[Date Prev][Date Next][Thread Prev][Thread Next][Date Index][Thread Index]

Re: Registration of new charset [ISO-2022-JP-2004]



> >  > >=?ISO-2022-JP-2004?Q?=1B=24B0B2=2C9=270l=1B=28B?=
>
> > I believe that, in general, many of us recommend being conservative in
> > what you send out, liberal in what you accept. Therefore, the
> > recommendation is to use the charset label that matches the smallest
> > subset of characters actually used in the text, as well as using the
> > oldest and/or most commonly accepted name.
>
> I agree with the sentiment but I'm a bit concerned as to the choice of metric.
> Taken to an extreme, picking a charset that most closely aligns with the
> repetoire used can lead to the use of some very obscure charsets that don't
> enjoy wide support.

True. :-) I should have been more careful with my wording. Maybe one
of the RFCs already says something about choosing the smallest or most
commonly used charset.

> Well, since you kinda sorta brought it up, I have an issue to raise with RFC
> 1468. In the formal syntax, it says:
>
>     single-byte-seq     = ESC "(" ( "B" / "J" )
>     single-byte-segment = single-byte-seq 1*single-byte-char
>
> The "1*" in this turns out to be fairly problematic in how it interacts with
> MIME encoded words. To use the earlier encoded-word as the basis for an
> example, suppose you have a header field containing:
>
>   =?ISO-2022-JP?Q?=1B=24B0B2=2C9=270l=1B=28B?= =?ISO-2022-JP?Q?=1B=24B0B2=2C9=270l=1B=28B?=
>
> According to encoded-word rules, the space between adjacent encoded words is
> supposed to be discarded when decoding. So this decodes to a sequence that has
> this in it:
>
>   ESC ( B ESC $ B
>
> And this is illegal according to the formal grammar, which basically says that
> ESC ( B either has to appear at the end of a segment or else has to be followed
> by some amount of ASCII text. And unfortunately there are implementations out
> there that refuse to decode this. (IMO such implementations are in violation of
> the robustness principle, but they are technically within their rights
> according to the standards.)
>
> Addressing this means that the encoded word decoder (which often operates at a
> completely different level than charset handling) has to be made charset-aware
> enough to know to remove the ESC ( B ESC $ B sequence in its entirety, which is
> more than a little ugly.
>
> The obvious remedy is to change the rule to be:
>
>     single-byte-segment = single-byte-seq 0*single-byte-char
>
> But this then brings up the concern that it will make some currently compliant
> implementations incompliant.
>
> I frankly don't see a good way to fix this. Suggestions?

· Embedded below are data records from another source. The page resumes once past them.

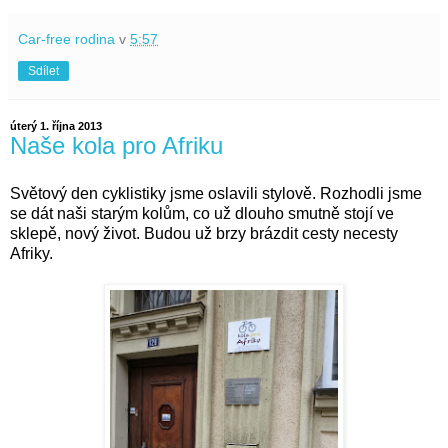
Car-free rodina
v
5:57
Sdílet
úterý 1. října 2013
Naše kola pro Afriku
Světový den cyklistiky jsme oslavili stylově. Rozhodli jsme
se dát naši starým kolům, co už dlouho smutně stojí ve
sklepě, nový život. Budou už brzy brázdit cesty necesty
Afriky.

Don't know whether people would like this solution, but one way would
be to have a spec for decoding and a spec for encoding. When encoding,
it should be 1* and when decoding it can be * (same as 0*). But
perhaps this would interact badly with other parts of the spec?

When encoding encoded-words, each piece of iso-2022-jp text is to be
encoded separately, so there would have to be an ESC ( B or ESC ( J at
the end of each piece, if not already in that state.

Erik